Pablo Picasso, with his fertile imagination and political sensibility, might have been inspired for his paintings by the charred skeletons of cars. The avenue and the neighborhood are named after the Málaga painter. This area of ??Nanterre is close to La Défense, France’s major financial district and home to some of its leading companies.
Dozens of destroyed vehicles were still there in the early hours of yesterday afternoon, while the demonstration of revulsion over the death of Nahel, the 17-year-old teenager who was shot by the police on Tuesday, was taking place. “I had never seen anything like this here”, said a neighbor of African origin who was photographing the remains of the previous night’s battle with her mobile phone.
Nanterre, in fact, has been ground zero of the current social and public order crisis by pure chance. The revolt could have been unleashed in any other French city, in another cité (popular neighborhood) with a high population density of immigrant origin. In fact, there was an automatic contagion towards the four cardinal points of the Hexagon, always in similar environments.

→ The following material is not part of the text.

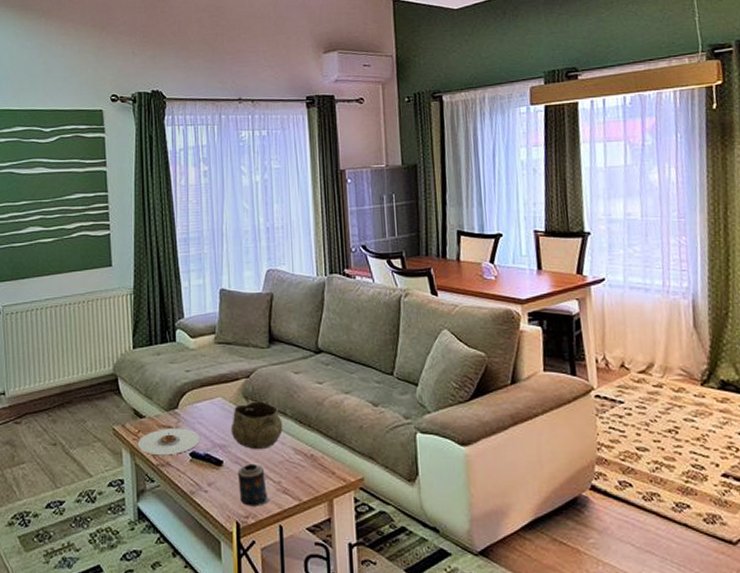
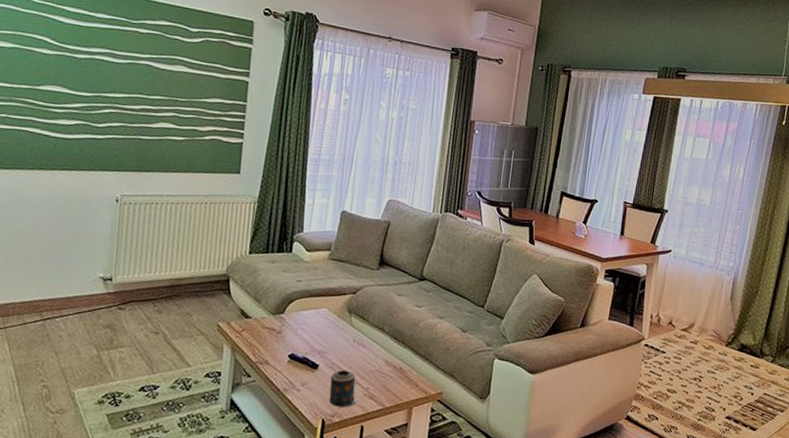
plate: present [137,428,199,456] -> none [239,330,300,355]
decorative bowl: present [230,401,283,450] -> none [330,315,379,359]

“For me it was another example of police brutality – said Didier, whose parents were born on the Antillean island of Guadalupe, a French overseas department -. Luckily the action was recorded on video. If it weren’t for that, the case would have been hidden.”
– Do you know that tonight 40,000 policemen will be deployed throughout France?

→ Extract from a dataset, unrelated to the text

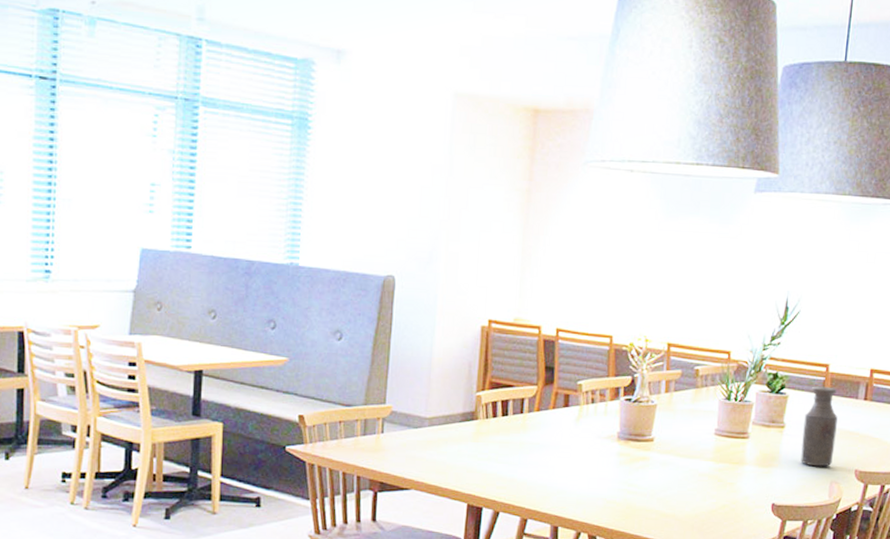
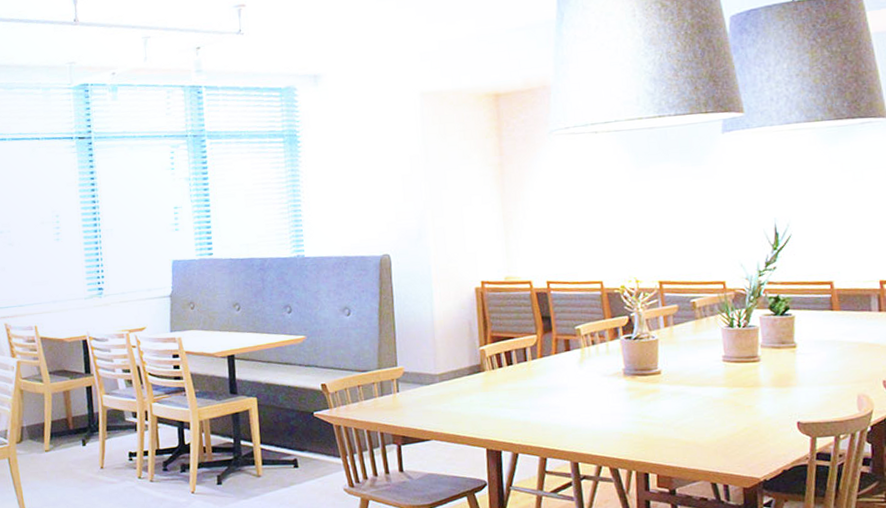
bottle: present [800,386,838,467] -> none [816,303,856,382]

– The State is afraid and wants to protect its assets. But I’m telling you, if the cop who did this doesn’t go to jail, this is not going to go away.
“For me it was a crime, a murder, a monstrous thing that is starting to become normal, and this cannot be tolerated”, Boualem, 37 years old and of Algerian descent, intervened in the conversation. “I myself was accused once without reason, and sometimes the police check me on the street, just because of my appearance,” continued the interlocutor. “The police have us in their sights, they are not there to defend us; we always have to prove that we are not guilty”, added Boualem. This maintenance technician in a railway company is convinced that, in the world of work, the color of the skin and the origin count a lot. “We are forced to work twice as hard to be recognized”, he finished.

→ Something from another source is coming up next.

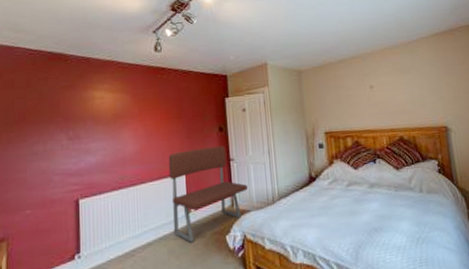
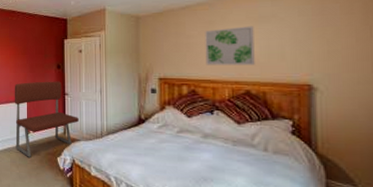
wall art: none [361,76,404,116] -> present [205,25,255,65]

The cité Pablo Picasso does not, at first glance, look degraded, but dignified. They are apartment buildings of about twenty floors, rather ugly, but with surrounding green areas and an excellent and fast communication with the center of Paris. Many of the cars grazing the flames were parked on a wide avenue, equipped with bike lanes. It is true that popular neighborhoods register higher rates of unemployment, but the core of the problem does not seem to be economic as much as psychological and social. Most of the young people who take part in the riots have parents who were already born in France. The link to the foreign country is their grandparents. “They feel French and support the French football team, but they notice discriminatory treatment”, said Ahmed, 52 years old, born here and of Algerian parents. According to him, the neighborhood is no more unsafe than others, although he admits that there is drug trafficking. “You can go out at night with your wife and children without fearing for your life,” he insisted. It’s not Caracas or Medellin.”
A dramatic event like the death of Nahel, even more recorded in a video that seems to leave little doubt, activates all the springs, all the accumulated anger of a sector of France convinced that it has been mistreated.
The city of Nanterre, to the west of the capital, is associated with another vindictive movement, a legendary revolt of the 20th century such as that of May 1968. It was also due to chance. It was at the university where the Franco-German Daniel Cohn-Bendit – Daniel Roig –, mastermind of the movement, was studying. A protest during the inauguration of a swimming pool – against something as banal as the banning of male students from visiting the girls’ dormitory – was the trigger for an insurrection that shook France, shook General De Gaulle and it had cultural repercussions throughout Europe.
Patrick, 68 years old, participating yesterday in the Nanterre march, was only 13 during May 1968, but he was already in the occupied factory where his father worked, in Paris, and escaped to see the barricades of the Latin neighborhood. According to him, today’s demonstrations have nothing to do with that, which “was mainly a mass workers’ strike and not so much a student rebellion”. “This is now an expression of the uprooting of the youth of the popular neighborhoods”, he stressed.
– Do you see any solution?
-The police have become a systemic problem that needs to be solved. But the fundamental thing is that Macron and the right stop playing Le Pen’s game, that they do another policy.